All of those conversations that were held while riding in a car,
or over a meal, or during long walks—
all those conversations that began with “When we’re married,”
and continued with “I will” and “you will” and “we will”—
all those late-night talks that included “someday” and “somehow” and “maybe”—
and all those promises that are unspoken matters of the heart.
All these common things, and more, are the real process of a wedding.
The symbolic vows that you are about to make
are a way of saying to one another,
“You know all those things that we’ve promised, and hoped, and dreamed—
well, I meant it all, every word.”
Look at one another and remember this moment in time.
Before this moment you have been many things to one another—
acquaintance, friend, companion, lover, dancing partner, and even teacher,
for you have learned much from one another in these last few years.
You have learned that good company and laughter,
and fun, and even difficulties and tears,
are shared in the best relationships.
Now you shall say a few words that take you across a threshold of life,
and things will never quite be the same between you.
For after these vows, you shall say to the world, this—is my husband; this—is my wife.
1 Corinthians 13:4-7 (NIV)
Love is patient; love is kind. It does not envy, it does not boast, it is not proud.
It does not dishonor others, it is not self-seeking, it is not easily angered,
it keeps no record of wrongs. Love does not delight in evil but rejoices with the truth.

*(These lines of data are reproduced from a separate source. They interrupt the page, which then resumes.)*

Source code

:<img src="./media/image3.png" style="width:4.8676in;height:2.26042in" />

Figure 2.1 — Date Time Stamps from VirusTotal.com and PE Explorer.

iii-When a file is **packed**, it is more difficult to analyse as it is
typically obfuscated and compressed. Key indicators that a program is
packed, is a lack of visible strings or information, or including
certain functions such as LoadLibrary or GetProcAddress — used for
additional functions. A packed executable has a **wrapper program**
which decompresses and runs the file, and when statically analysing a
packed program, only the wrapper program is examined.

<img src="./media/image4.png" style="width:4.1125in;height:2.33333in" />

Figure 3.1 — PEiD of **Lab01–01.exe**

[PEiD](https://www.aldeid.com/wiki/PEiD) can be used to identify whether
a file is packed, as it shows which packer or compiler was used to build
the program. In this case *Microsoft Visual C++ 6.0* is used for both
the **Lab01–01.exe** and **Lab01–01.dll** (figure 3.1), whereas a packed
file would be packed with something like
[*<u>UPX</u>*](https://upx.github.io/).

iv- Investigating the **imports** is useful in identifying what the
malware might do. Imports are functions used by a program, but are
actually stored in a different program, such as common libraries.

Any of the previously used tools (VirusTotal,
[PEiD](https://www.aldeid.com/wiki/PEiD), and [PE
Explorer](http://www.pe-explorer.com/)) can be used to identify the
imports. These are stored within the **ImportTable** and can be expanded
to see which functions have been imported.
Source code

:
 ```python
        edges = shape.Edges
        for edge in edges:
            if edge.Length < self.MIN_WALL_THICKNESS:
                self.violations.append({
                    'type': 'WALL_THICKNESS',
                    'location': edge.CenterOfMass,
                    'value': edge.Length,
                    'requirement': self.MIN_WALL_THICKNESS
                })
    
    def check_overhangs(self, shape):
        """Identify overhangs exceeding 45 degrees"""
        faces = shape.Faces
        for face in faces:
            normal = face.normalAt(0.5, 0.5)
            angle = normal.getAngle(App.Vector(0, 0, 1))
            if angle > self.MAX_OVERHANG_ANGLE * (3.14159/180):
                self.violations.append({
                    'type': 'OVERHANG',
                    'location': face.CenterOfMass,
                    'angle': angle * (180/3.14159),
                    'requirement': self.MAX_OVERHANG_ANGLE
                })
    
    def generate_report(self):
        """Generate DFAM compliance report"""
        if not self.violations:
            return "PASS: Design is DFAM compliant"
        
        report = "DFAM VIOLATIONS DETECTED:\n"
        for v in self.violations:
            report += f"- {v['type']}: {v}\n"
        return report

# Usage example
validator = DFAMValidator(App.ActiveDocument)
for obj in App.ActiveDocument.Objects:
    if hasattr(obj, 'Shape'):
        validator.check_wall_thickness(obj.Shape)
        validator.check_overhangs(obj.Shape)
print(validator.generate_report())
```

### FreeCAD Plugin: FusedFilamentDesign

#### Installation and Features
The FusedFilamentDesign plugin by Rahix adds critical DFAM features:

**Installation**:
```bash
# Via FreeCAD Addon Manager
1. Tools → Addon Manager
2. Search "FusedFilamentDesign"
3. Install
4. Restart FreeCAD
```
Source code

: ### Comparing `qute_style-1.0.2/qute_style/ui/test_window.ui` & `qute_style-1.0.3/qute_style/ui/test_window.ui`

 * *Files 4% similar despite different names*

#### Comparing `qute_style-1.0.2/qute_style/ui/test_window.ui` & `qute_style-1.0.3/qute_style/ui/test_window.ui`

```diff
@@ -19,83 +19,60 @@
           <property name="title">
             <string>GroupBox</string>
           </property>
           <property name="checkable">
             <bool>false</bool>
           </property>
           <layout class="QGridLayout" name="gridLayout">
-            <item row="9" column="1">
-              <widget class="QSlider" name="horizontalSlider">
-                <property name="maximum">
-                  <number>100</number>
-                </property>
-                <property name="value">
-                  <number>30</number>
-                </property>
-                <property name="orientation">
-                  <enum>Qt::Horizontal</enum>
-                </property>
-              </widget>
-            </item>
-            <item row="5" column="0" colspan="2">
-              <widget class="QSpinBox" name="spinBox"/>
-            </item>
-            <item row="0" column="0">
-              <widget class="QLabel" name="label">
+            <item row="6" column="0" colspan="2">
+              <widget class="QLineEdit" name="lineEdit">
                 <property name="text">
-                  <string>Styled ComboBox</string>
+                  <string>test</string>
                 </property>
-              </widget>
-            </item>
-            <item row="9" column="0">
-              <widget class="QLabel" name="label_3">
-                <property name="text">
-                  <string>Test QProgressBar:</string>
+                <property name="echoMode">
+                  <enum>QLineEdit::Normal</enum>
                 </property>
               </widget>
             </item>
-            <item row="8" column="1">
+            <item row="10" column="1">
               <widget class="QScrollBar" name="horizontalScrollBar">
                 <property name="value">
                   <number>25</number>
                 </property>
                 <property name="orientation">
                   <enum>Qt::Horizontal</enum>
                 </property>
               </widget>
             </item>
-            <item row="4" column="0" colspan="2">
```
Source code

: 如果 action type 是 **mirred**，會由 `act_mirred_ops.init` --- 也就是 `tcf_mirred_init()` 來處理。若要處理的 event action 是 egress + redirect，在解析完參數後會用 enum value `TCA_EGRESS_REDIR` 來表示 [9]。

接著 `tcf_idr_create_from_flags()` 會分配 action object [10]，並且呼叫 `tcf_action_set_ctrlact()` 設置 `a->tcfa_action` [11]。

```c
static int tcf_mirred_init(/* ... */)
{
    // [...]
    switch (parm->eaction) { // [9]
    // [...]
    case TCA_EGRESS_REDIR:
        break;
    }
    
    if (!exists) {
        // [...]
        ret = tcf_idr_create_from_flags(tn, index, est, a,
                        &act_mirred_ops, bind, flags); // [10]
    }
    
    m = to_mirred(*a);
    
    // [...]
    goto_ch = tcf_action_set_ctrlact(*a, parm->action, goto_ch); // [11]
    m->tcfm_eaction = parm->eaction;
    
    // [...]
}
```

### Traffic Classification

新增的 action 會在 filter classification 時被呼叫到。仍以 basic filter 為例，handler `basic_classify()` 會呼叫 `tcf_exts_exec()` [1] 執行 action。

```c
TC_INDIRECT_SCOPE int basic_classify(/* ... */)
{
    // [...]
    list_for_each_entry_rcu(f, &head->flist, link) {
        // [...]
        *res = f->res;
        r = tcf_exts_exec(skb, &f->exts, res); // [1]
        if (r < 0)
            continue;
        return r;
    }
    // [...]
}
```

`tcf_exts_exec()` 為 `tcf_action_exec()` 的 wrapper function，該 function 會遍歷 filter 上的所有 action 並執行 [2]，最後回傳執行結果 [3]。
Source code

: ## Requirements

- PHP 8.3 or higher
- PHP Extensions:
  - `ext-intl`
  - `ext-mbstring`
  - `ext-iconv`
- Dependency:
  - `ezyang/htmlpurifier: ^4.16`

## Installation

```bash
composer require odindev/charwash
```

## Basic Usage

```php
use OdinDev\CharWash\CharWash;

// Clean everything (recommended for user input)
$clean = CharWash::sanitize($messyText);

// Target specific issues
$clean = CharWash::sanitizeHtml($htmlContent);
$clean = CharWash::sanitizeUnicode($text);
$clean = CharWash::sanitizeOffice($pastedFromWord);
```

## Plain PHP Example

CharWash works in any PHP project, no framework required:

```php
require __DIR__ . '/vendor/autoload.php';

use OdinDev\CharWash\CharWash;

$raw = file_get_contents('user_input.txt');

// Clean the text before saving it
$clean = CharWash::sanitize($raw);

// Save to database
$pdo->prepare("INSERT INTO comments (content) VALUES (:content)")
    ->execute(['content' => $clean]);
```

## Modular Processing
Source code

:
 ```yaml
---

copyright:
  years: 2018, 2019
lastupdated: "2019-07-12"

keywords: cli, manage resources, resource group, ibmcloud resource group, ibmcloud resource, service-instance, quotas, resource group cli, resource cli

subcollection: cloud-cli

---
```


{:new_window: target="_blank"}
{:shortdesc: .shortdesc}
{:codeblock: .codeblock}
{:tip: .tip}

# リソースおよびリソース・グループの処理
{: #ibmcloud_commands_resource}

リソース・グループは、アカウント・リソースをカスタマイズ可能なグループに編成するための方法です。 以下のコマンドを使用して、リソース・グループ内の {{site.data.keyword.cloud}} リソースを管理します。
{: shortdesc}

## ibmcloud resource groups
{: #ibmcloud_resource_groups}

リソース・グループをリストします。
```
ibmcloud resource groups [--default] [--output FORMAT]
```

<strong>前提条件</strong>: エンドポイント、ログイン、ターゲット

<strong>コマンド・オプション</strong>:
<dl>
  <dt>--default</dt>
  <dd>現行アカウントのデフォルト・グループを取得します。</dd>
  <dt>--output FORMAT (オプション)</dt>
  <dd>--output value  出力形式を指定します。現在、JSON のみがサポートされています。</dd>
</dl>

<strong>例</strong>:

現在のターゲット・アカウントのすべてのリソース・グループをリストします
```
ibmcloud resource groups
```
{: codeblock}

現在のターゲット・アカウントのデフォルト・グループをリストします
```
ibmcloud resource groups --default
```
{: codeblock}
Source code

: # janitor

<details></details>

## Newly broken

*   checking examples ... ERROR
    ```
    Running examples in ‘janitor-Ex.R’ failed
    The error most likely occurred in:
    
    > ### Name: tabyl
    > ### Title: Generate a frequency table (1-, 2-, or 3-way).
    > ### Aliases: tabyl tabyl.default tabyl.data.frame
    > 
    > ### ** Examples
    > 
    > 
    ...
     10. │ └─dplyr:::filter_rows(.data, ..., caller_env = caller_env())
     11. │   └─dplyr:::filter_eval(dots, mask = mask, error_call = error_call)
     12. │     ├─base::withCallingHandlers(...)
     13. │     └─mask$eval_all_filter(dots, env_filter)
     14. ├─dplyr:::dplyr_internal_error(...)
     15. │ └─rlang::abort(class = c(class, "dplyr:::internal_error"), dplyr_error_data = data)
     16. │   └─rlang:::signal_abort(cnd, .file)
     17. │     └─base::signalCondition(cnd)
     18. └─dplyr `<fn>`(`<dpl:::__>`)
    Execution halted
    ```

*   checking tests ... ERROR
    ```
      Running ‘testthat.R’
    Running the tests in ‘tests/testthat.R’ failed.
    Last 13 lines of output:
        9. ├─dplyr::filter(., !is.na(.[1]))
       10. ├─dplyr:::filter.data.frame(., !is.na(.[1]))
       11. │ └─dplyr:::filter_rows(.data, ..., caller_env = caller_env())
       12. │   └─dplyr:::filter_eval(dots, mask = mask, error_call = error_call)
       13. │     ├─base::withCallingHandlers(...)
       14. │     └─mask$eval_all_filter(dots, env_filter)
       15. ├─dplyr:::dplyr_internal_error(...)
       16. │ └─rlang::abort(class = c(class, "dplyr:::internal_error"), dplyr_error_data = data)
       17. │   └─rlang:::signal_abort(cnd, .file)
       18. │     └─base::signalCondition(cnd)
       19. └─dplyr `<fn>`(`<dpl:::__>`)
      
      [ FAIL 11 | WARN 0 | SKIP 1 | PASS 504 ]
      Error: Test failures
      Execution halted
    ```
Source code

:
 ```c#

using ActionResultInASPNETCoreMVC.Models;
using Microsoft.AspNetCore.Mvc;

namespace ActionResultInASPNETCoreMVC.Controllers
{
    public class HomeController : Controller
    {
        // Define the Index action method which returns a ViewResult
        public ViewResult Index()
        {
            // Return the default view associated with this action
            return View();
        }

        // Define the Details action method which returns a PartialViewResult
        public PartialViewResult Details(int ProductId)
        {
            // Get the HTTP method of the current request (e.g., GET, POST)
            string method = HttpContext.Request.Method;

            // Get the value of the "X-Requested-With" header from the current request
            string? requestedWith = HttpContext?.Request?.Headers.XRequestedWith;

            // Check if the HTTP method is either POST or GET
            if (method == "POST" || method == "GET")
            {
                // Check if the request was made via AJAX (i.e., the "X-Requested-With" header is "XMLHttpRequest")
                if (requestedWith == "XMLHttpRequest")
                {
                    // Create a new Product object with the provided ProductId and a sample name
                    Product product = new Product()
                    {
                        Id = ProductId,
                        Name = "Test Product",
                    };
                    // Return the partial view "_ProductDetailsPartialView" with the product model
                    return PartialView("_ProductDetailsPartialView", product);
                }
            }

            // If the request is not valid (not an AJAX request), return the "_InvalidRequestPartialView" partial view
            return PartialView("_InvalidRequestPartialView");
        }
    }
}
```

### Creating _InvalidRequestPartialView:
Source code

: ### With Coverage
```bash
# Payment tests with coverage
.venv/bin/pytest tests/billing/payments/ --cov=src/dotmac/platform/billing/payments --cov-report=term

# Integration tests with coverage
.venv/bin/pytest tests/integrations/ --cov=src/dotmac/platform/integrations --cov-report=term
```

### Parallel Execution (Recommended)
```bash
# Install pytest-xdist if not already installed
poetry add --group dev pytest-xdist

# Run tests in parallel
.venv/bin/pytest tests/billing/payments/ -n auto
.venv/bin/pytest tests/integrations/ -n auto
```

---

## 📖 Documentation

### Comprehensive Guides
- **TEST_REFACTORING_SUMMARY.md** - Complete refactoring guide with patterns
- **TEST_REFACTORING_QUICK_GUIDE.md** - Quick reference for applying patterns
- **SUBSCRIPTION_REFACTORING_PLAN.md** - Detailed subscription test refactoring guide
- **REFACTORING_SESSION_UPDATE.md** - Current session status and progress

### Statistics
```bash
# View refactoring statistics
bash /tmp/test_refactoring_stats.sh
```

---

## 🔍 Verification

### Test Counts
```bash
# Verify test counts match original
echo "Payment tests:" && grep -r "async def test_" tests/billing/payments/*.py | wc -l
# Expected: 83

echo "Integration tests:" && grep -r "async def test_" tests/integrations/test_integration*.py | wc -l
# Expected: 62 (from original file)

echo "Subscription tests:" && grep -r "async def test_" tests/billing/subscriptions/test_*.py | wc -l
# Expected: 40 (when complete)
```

It always protects, always trusts, always hopes, always perseveres.
Excerpt from The Velveteen Rabbit – Margery Williams
“What is REAL?” asked the Rabbit one day, when they were lying side by side near the nursery fender, before Nana came to tidy the room. “Does it mean having things that buzz inside you and a stick-out handle?”
“Real isn’t how you are made,” said the Skin Horse. “It’s a thing that happens to you. When a child loves you for a long, long time, not just to play with, but REALLY loves you, then you become Real.”
“Does it hurt?” asked the Rabbit.
“Sometimes,” said the Skin Horse, for he was always truthful. “When you are Real you don’t mind being hurt.”
“Does it happen all at once, like being wound up,” he asked, “or bit by bit?”
“It doesn’t happen all at once,” said the Skin Horse. “You become. It takes a long time. That’s why it doesn’t often happen to people who break easily, or have sharp edges, or who have to be carefully kept. Generally, by the time you are Real, most of your hair has been loved off, and your eyes drop out and you get loose in the joints and very shabby. But these things don’t matter at all, because once you are Real you can’t be ugly, except to people who don’t understand.”
Excerpt from Captain Corelli’s Mandolin – Louis de Bernières
Love is a temporary madness, it erupts like volcanoes and then subsides.
And when it subsides, you have to make a decision.
You have to work out whether your roots have so entwined together that it is inconceivable that you should ever part.
Because this is what love is.
Love is not breathlessness, it is not excitement, it is not the promulgation of eternal passion.
That is just being “in love,” which any of us can convince ourselves we are.
Love itself is what is left over when being in love has burned away,
and this is both an art and a fortunate accident.
Those that truly love have roots that grow towards each other underground,
and when all the pretty blossom have fallen from their branches,
they find that they are one tree and not two.